Dierenartsen worden steeds drukker met managementtaken. Dirk Jan van Dalfsen uit Ermelo, landbouwhuisdieren-paraveterinair en proefdierverzorger op zzp-basis, ontlast hen graag. ‘Ik neem artsen graag de eenvoudige, praktische handelingen uit handen. Bovendien maakt dit het goedkoper voor de boeren.’

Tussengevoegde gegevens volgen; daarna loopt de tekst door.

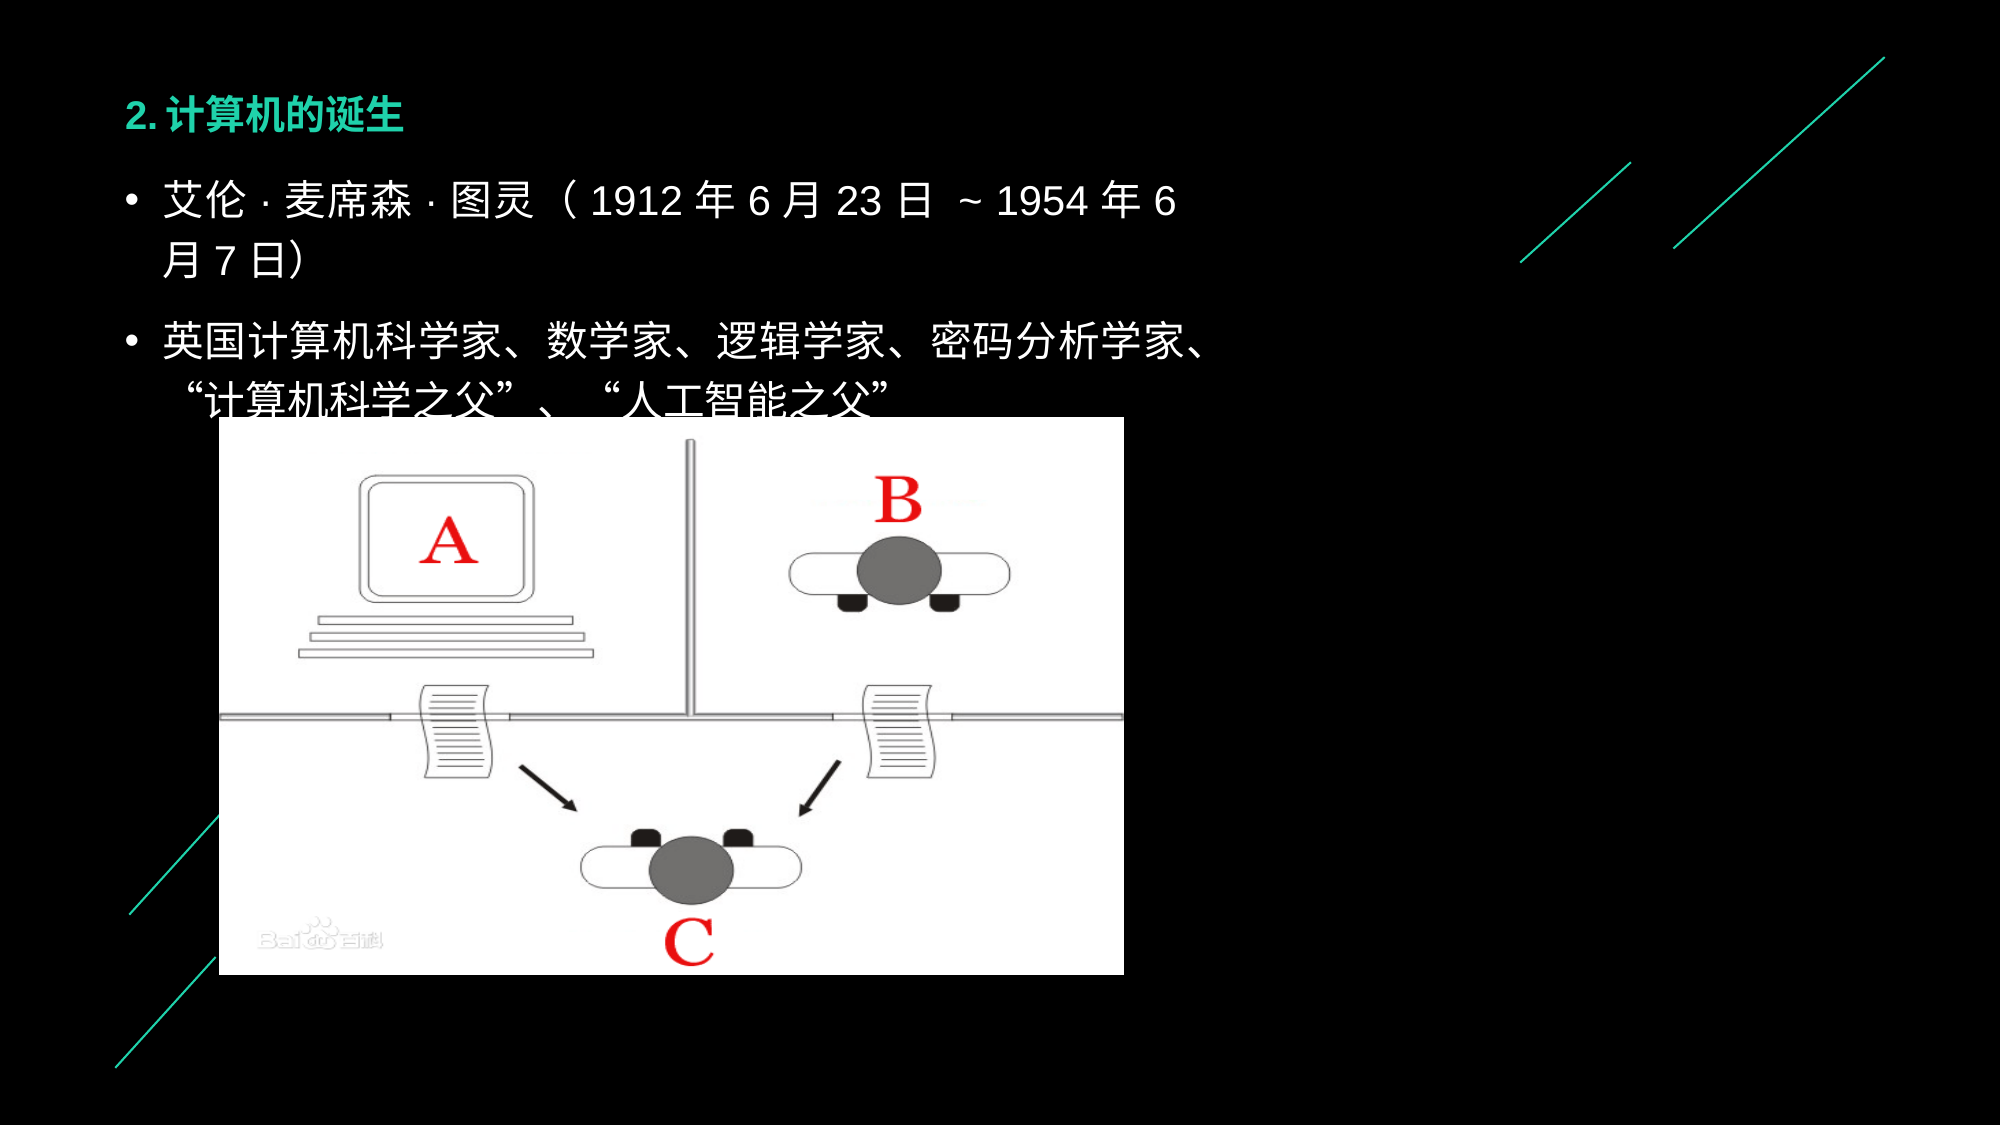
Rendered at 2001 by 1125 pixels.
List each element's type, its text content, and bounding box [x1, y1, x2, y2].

picture [219, 417, 1124, 975]
list 艾伦·麦席森·图灵（1912年6月23日 ~ 1954年6月7日） 英国计算机科学家、数学家、逻辑学家、密码分析学家、“计算机科学之父”、“人工智能之父” [109, 156, 1202, 1041]
title 2.计算机的诞生 [109, 72, 1891, 146]
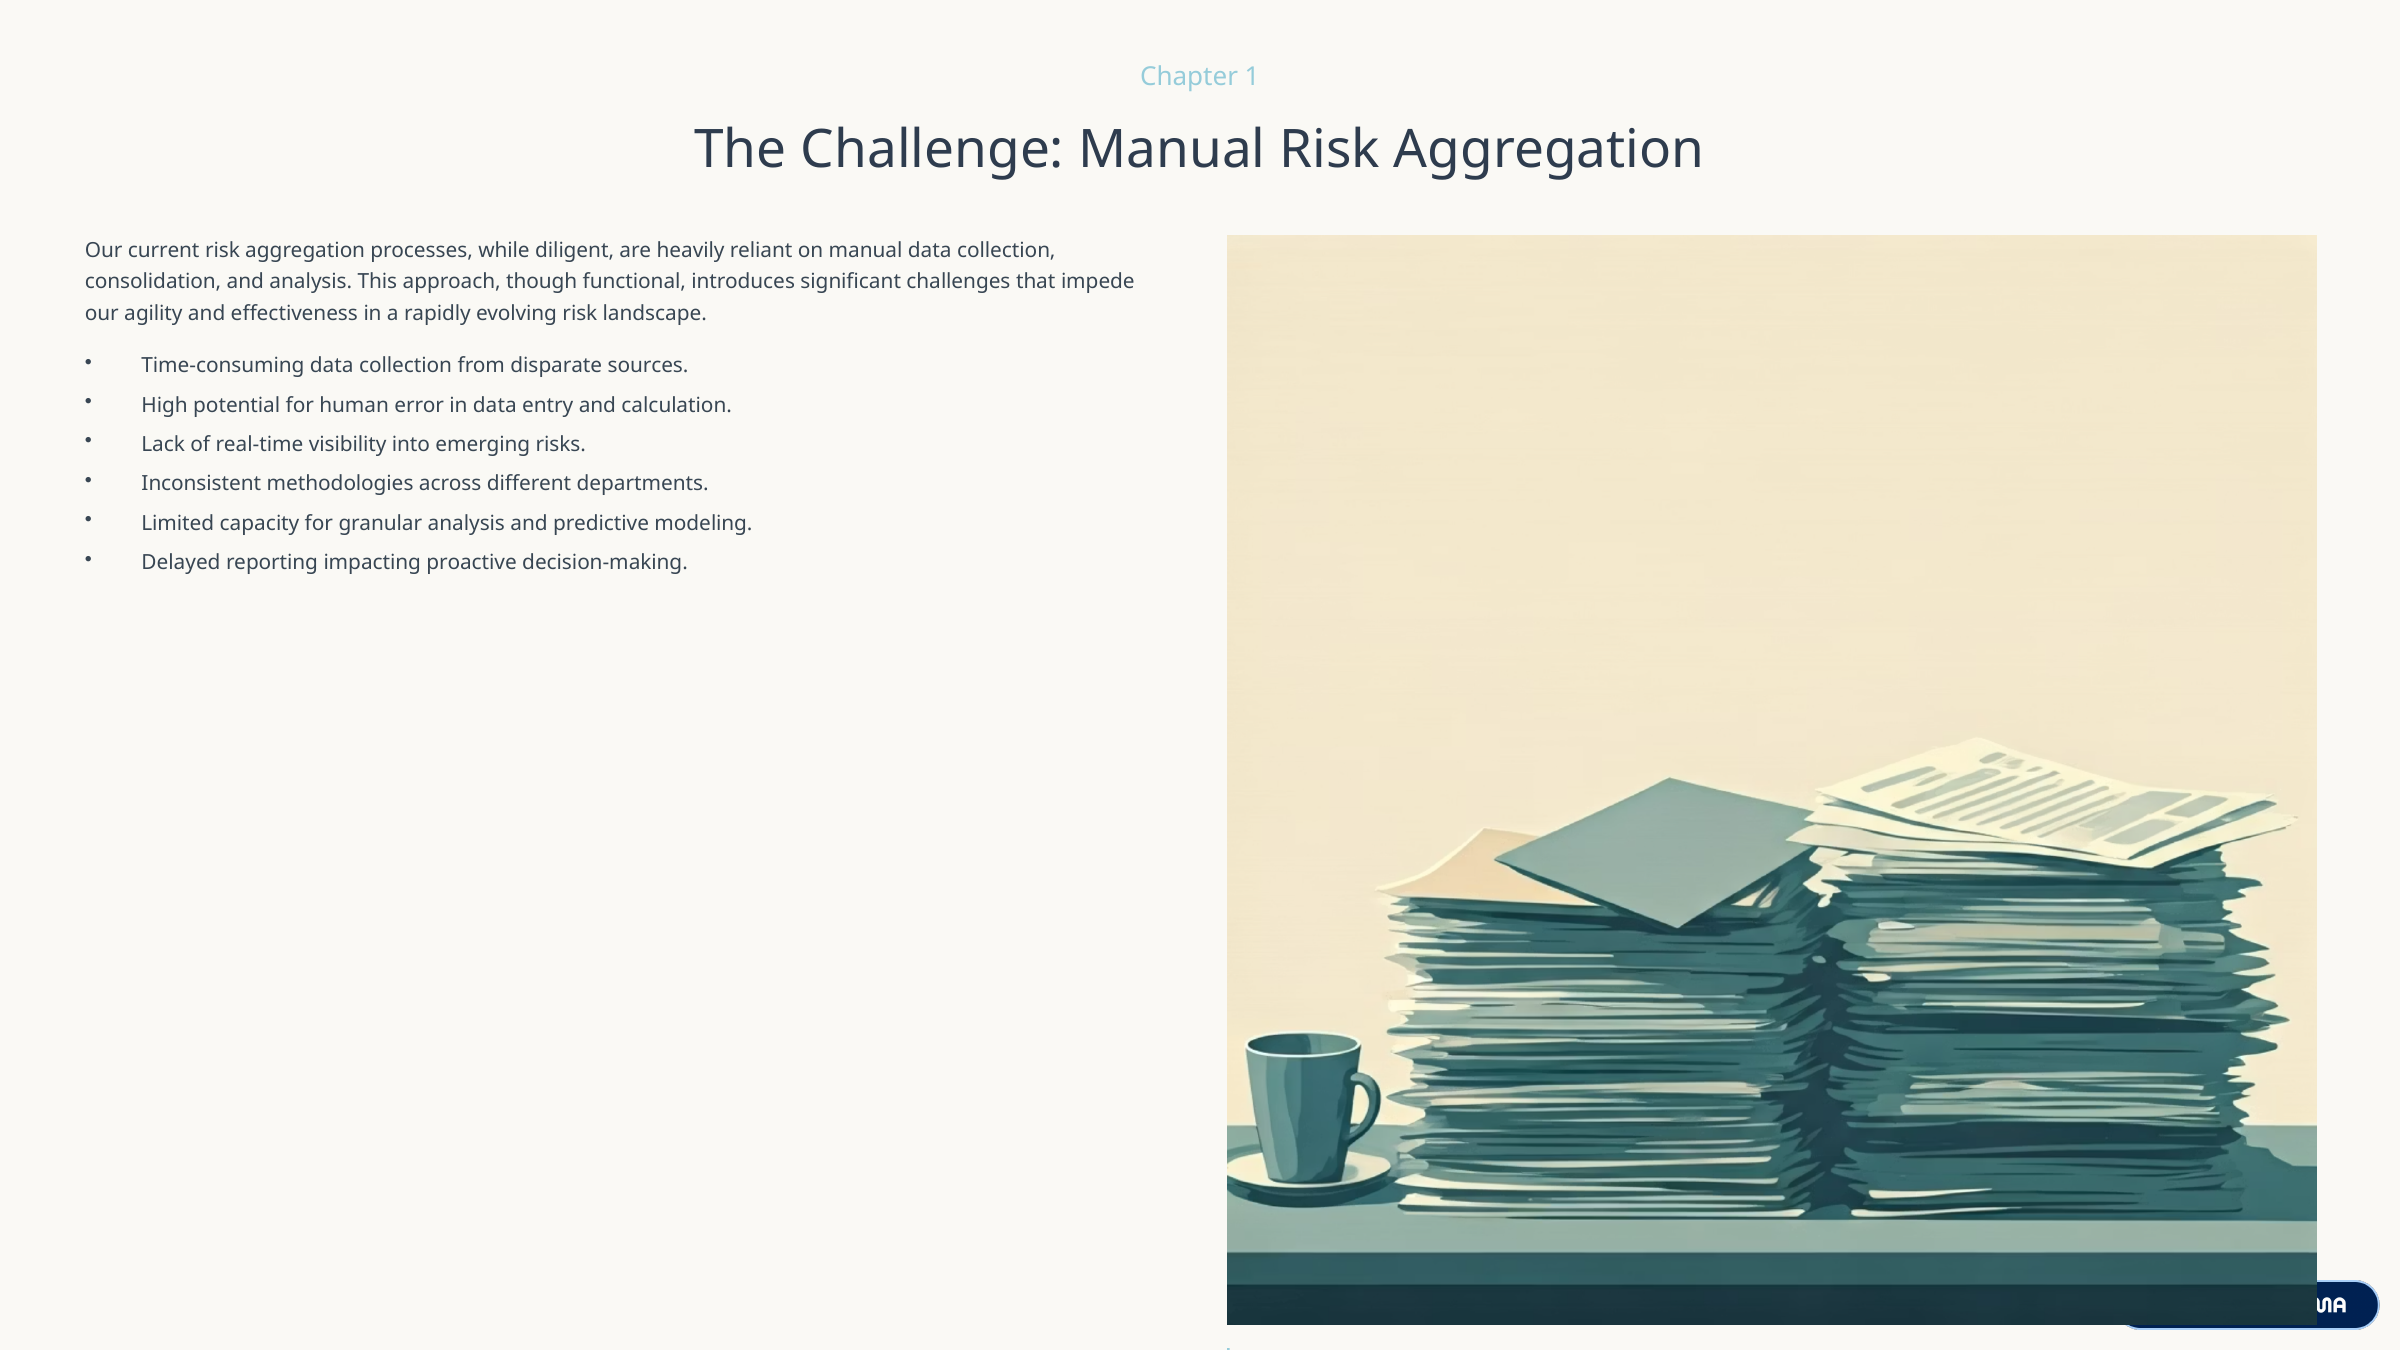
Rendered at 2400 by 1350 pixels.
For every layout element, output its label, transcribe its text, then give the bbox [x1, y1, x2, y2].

text_box Lack of real-time visibility into emerging risks. [85, 424, 1174, 457]
text_box Inconsistent methodologies across different departments. [85, 463, 1174, 496]
picture [1227, 235, 2389, 1339]
text_box Delayed reporting impacting proactive decision-making. [85, 542, 1174, 575]
text_box The Challenge: Manual Risk Aggregation [707, 112, 1693, 180]
text_box Time-consuming data collection from disparate sources. [85, 345, 1174, 378]
text_box Limited capacity for granular analysis and predictive modeling. [85, 503, 1174, 535]
text_box Our current risk aggregation processes, while diligent, are heavily reliant on manual data collection, consolidation, and analysis. This approach, though functional, introduces significant challenges that impede our agility and effectiveness in a rapidly evolving risk landscape. [85, 230, 1174, 327]
text_box High potential for human error in data entry and calculation. [85, 384, 1174, 417]
text_box Chapter 1 [1066, 58, 1333, 92]
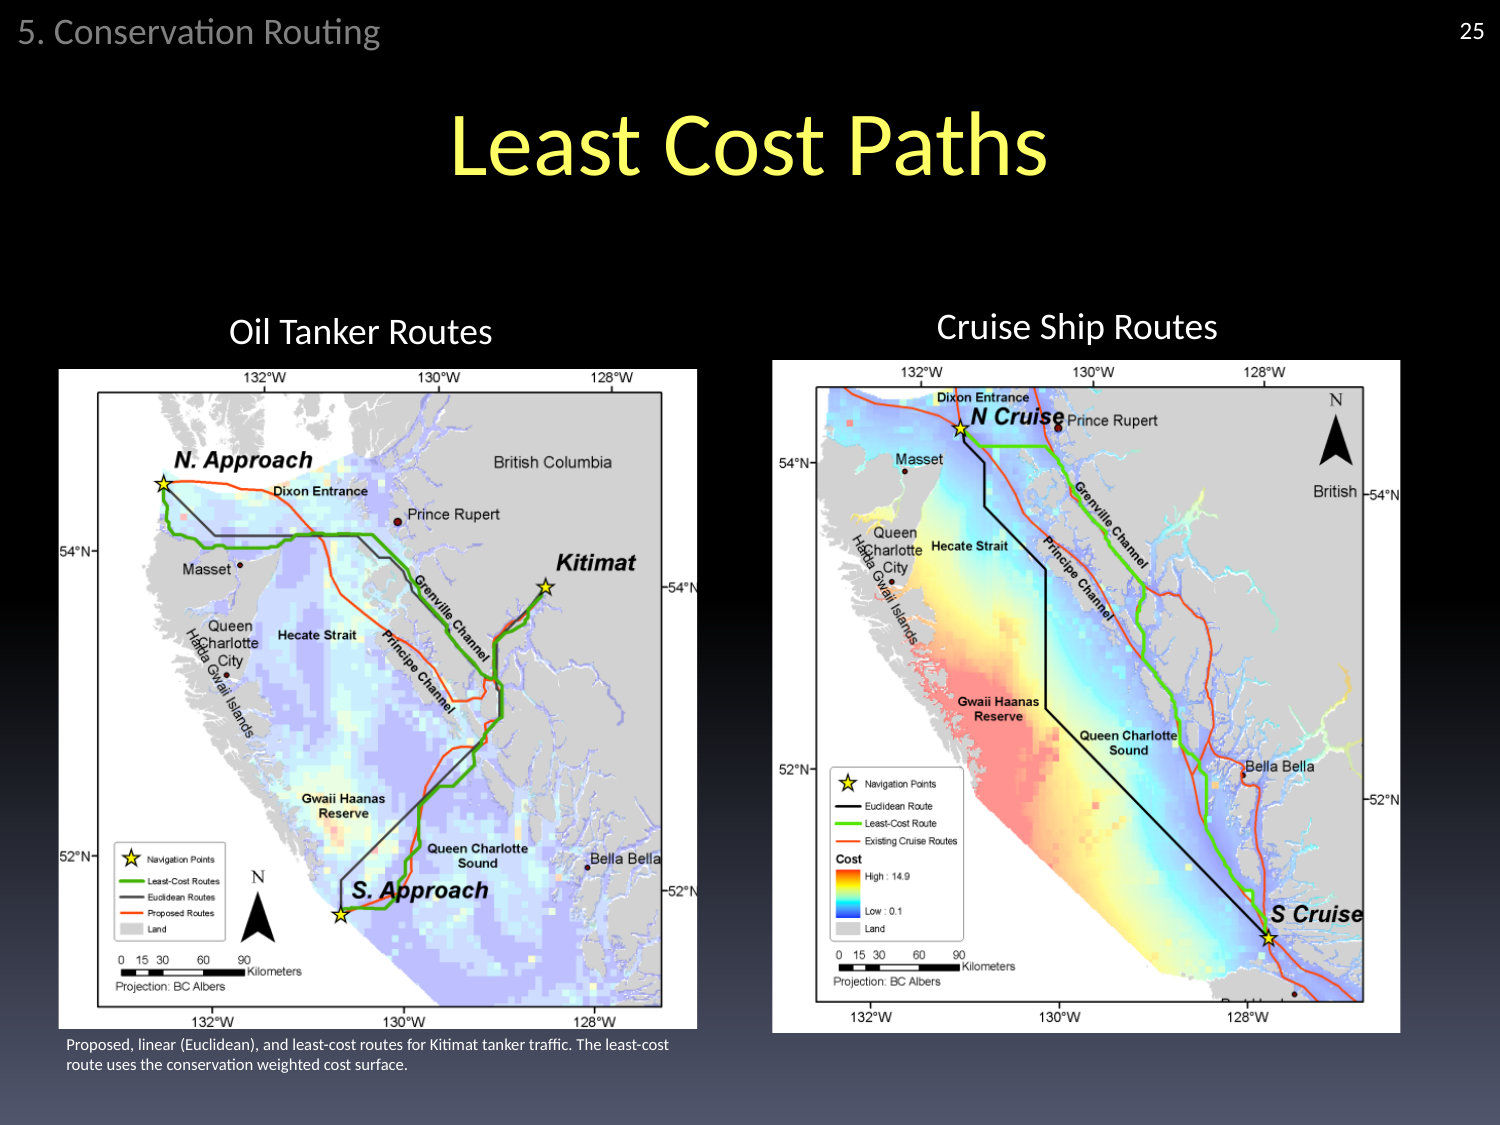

Nederland kent slechts weinig landbouwhuisdieren-paraveterinairs. ‘En zeker geen paraveterinairs die daarnaast ook proefdierverzorger zijn’, zegt de 37-jarige Van Dalfsen enthousiast. Hij vervult deze unieke combinatie omdat hij écht van dieren houdt. Glimlachend: ‘Zelfs van hun specifieke aroma’s.’
Boerenzoon
Als boerenzoon raakte hij al van jongs af aan vertrouwd met naar beesten geurende kleding, modder aan de schoenen, dampend kuilgras, het blaten van schapen, mistbanken in weilanden en brommende trekkers. Hij is van dit leven gaan houden; voor Van Dalfsen geen geriefelijke kantoorbaan. ‘Dierenartsen zijn tegenwoordig juist veelvuldig bezig met bedrijfsbegeleiding op een hoog niveau, zoals met thema’s als gezondheid, voeding, klimaat en hygiëne. Belangrijke zaken, maar de gewone praktische handelingen als het enten van dieren en bloed afnemen, moeten gewoon doorgaan natuurlijk. Dat praktische werk met dieren neem ik de artsen graag uit handen.’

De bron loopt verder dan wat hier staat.